Écologistes en action demande au PP de retirer son projet de loi « pour déprotéger le loup »

MADRID, 16 juillet (EUROPA PRESS) –

Écologistes en action a demandé au Parti populaire de retirer son projet de loi « pour déprotéger le loup » et assure que la chasse au loup « n'a aucune chance de prospérer » avec le récent arrêt de la Cour de justice de l'Union européenne (CJUE), qui interdit les extractions. ou des contrôles de cette espèce jusqu'à ce que son état de conservation soit favorable.

L'organisation environnementale exhorte les administrations régionales « à oublier le contrôle des loups et à donner la priorité à la coexistence entre les loups et le bétail ».

Dans ce contexte, rappelons que le 11 juillet la Cour de Justice de l'Union européenne (CJUE), dans l'affaire C-601/22 originaire d'Autriche, a entériné l'interdiction de procéder à des extractions ou à des contrôles de cette espèce sans exception jusqu'à ce que son état de conservation est favorable.

« Cette décision est pleinement valable pour l'État espagnol, où le loup ne bénéficie pas non plus d'un statut de conservation favorable », souligne l'ONG.

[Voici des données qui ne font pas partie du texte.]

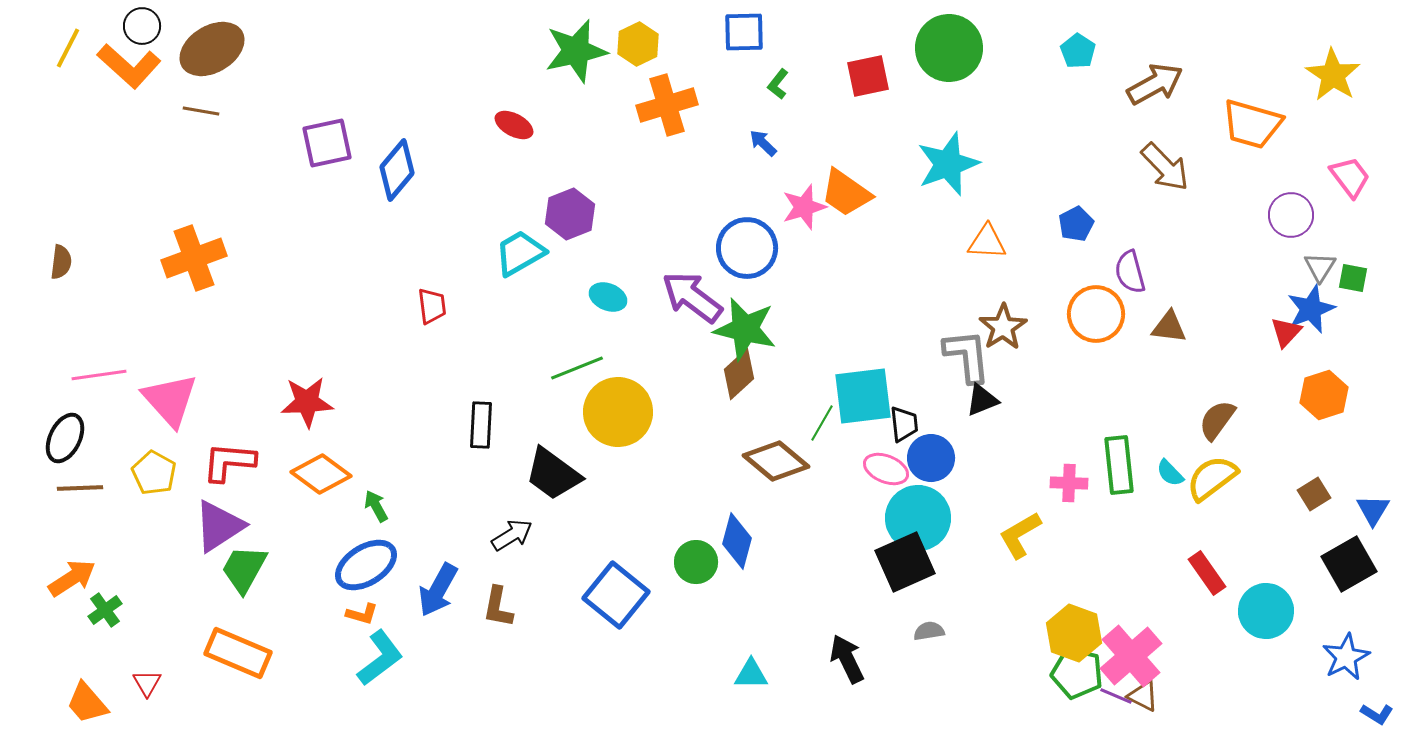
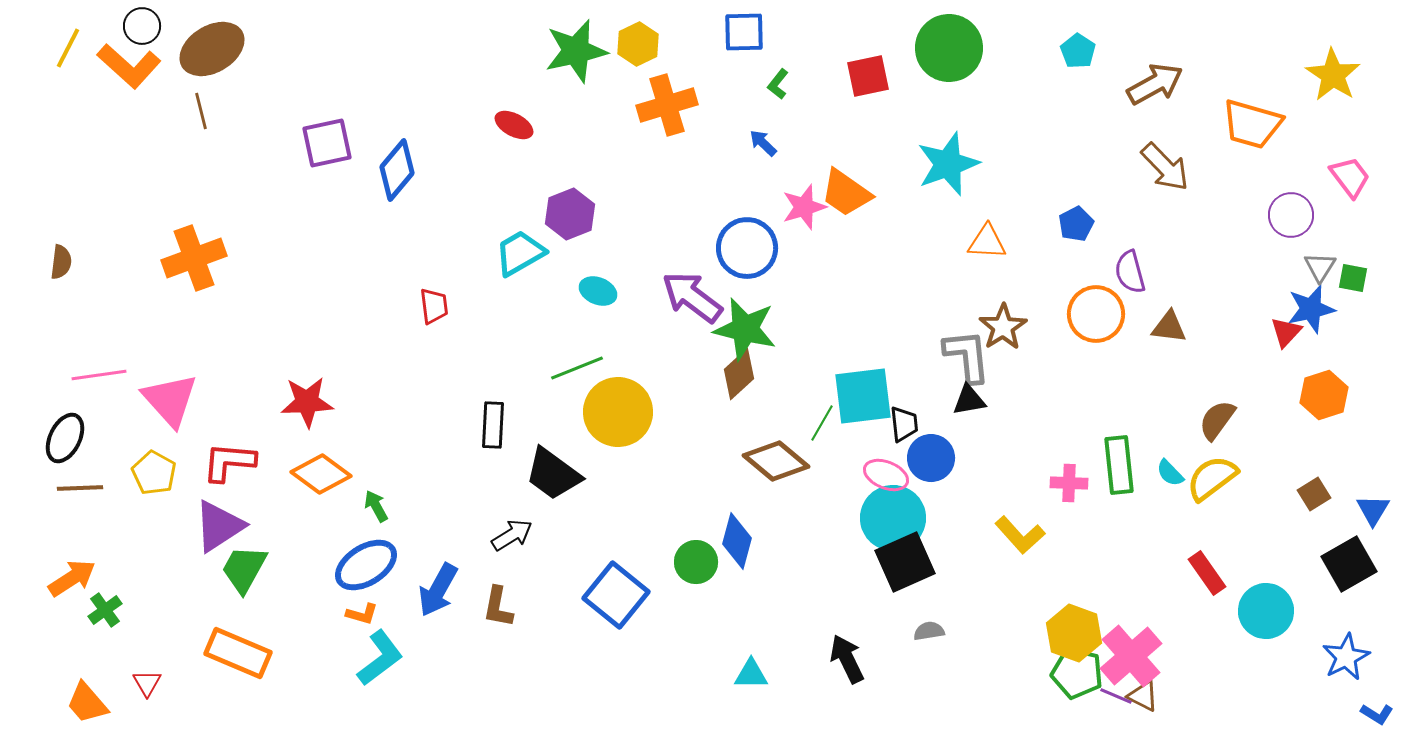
brown line at (201, 111): rotated 66 degrees clockwise
cyan ellipse at (608, 297): moved 10 px left, 6 px up
red trapezoid at (432, 306): moved 2 px right
blue star at (1311, 309): rotated 9 degrees clockwise
black triangle at (982, 400): moved 13 px left; rotated 12 degrees clockwise
black rectangle at (481, 425): moved 12 px right
pink ellipse at (886, 469): moved 6 px down
cyan circle at (918, 518): moved 25 px left
yellow L-shape at (1020, 535): rotated 102 degrees counterclockwise
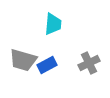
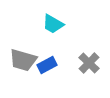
cyan trapezoid: rotated 115 degrees clockwise
gray cross: rotated 20 degrees counterclockwise
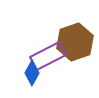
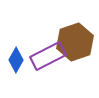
blue diamond: moved 16 px left, 13 px up
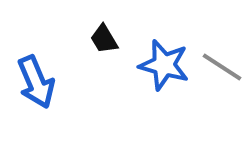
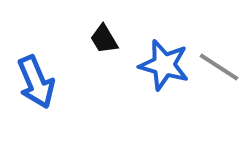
gray line: moved 3 px left
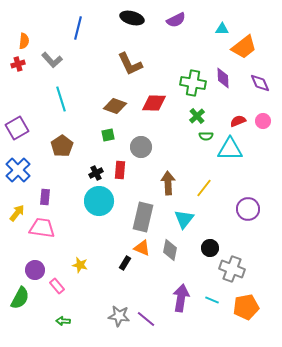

Pour Ecologistas en Acción, cet arrêt montre que « tant que la population de loups ne sera pas dans un état de conservation favorable, il ne sera pas possible d'autoriser la chasse ou l'extraction de spécimens sur la base des réglementations communautaires ».

C'est pour cette raison que l'organisation environnementale demande au Parti Populaire de retirer la « Proposition de loi relative à la conservation du loup en Espagne et à sa cohabitation avec l'élevage extensif et la lutte contre le défi démographique, dont le seul objectif est de déprotéger le loup ». revenir pour le traquer.

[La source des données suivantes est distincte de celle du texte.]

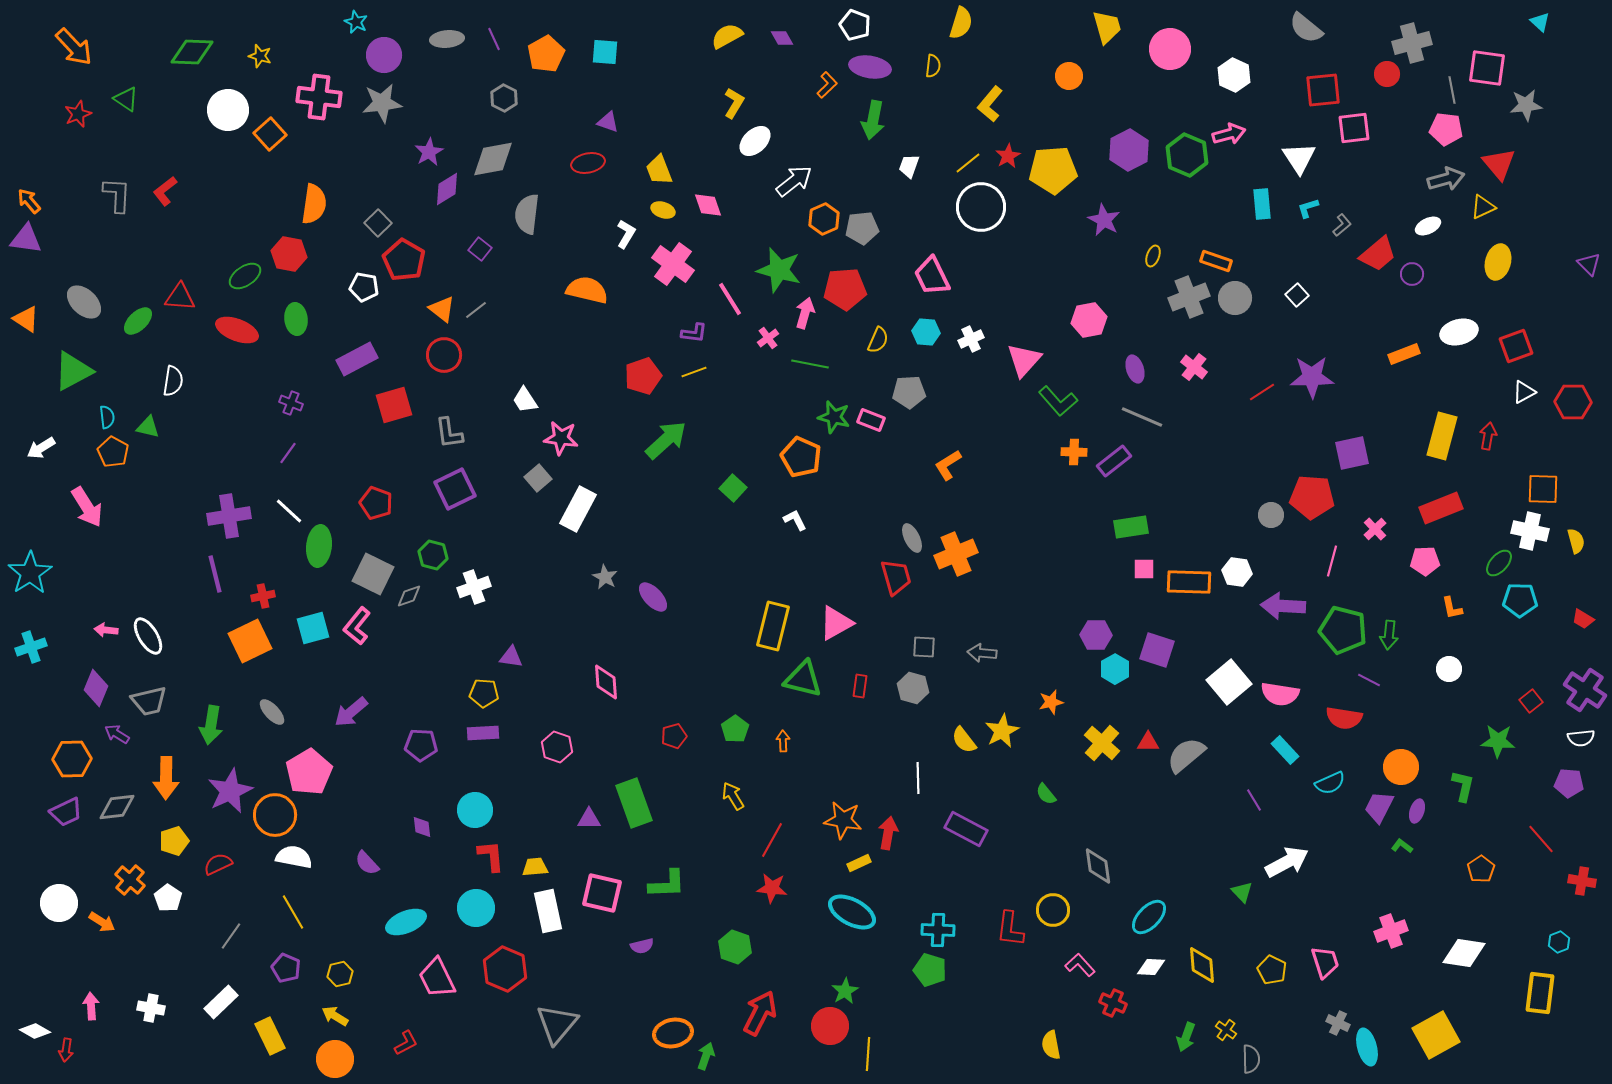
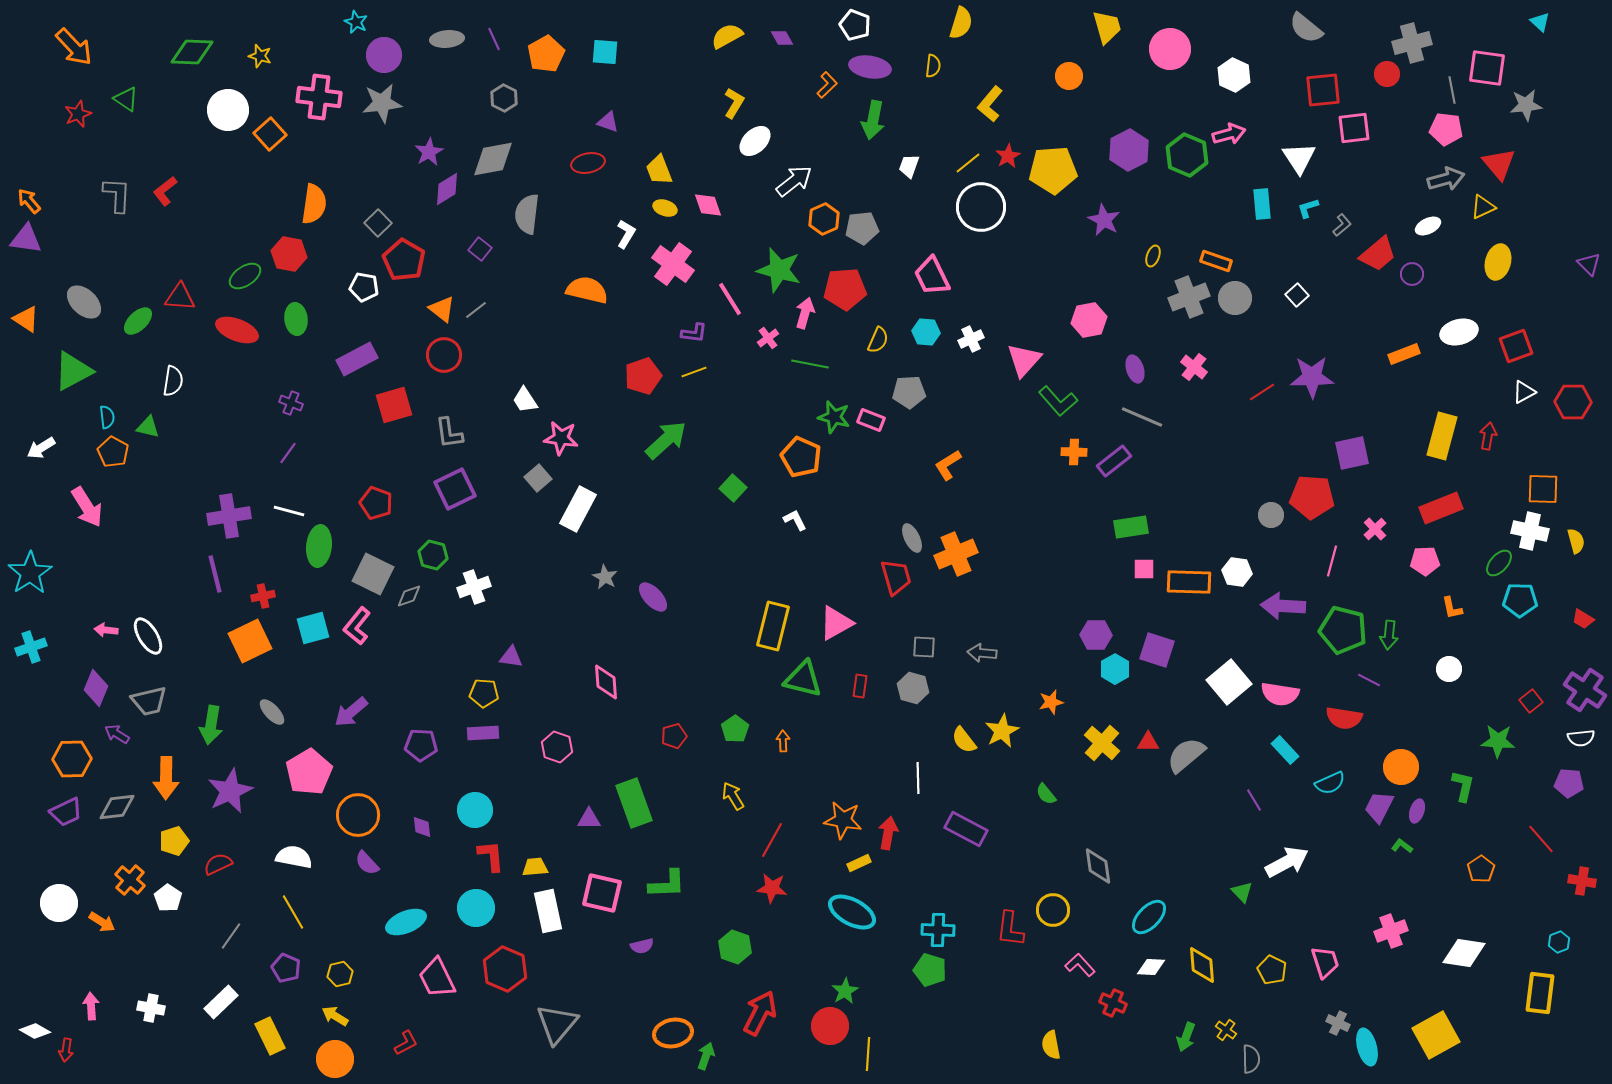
yellow ellipse at (663, 210): moved 2 px right, 2 px up
white line at (289, 511): rotated 28 degrees counterclockwise
orange circle at (275, 815): moved 83 px right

Écologistes en action exhorte également les administrations régionales où sont présents des loups, au lieu de continuer à exiger la chasse, à s'engager en faveur de la coexistence entre les loups et le bétail, en donnant la priorité et en investissant dans des mesures préventives réduisant les attaques de loups.

« Comme le montre l'arrêt de la CJUE, la solution aux attaques de loups sur le bétail n'est ni la réalisation de contrôles ou d'éloignements de loups, ni l'autorisation de leur chasse, mais plutôt l'adaptation de la gestion du bétail pour réduire de telles attaques et l'adoption et l'investissement dans des mesures préventives. comme l'augmentation du pâturage, l'utilisation de chiens mastiff ou la coordination des mises bas », dit-il.

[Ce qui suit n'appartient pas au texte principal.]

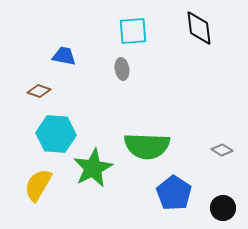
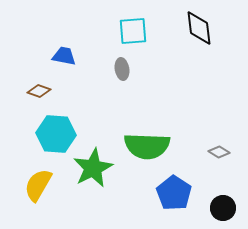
gray diamond: moved 3 px left, 2 px down
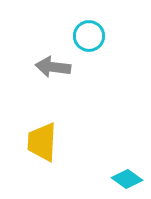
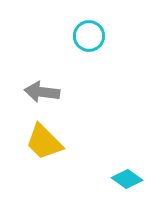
gray arrow: moved 11 px left, 25 px down
yellow trapezoid: moved 2 px right; rotated 48 degrees counterclockwise
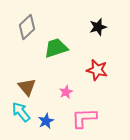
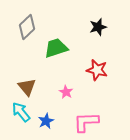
pink star: rotated 16 degrees counterclockwise
pink L-shape: moved 2 px right, 4 px down
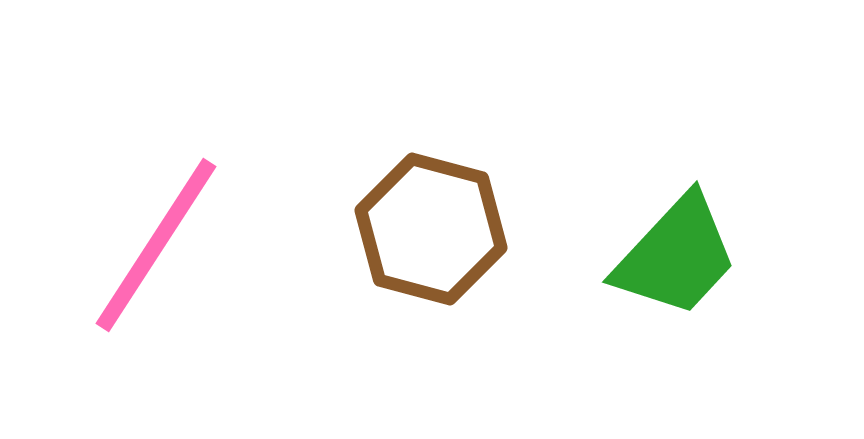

En outre, l'organisation environnementale exige que des ressources extraordinaires soient allouées pour « poursuivre efficacement » la mortalité anormale des loups.

Écologistes en action considère qu'il est « essentiel » d'éradiquer le braconnage et l'utilisation de poisons qui continuent d'être les principales causes de mortalité non naturelle de l'espèce, « deux pratiques que la législation considère comme criminelles, mais qui continuent d'être pratiquées ».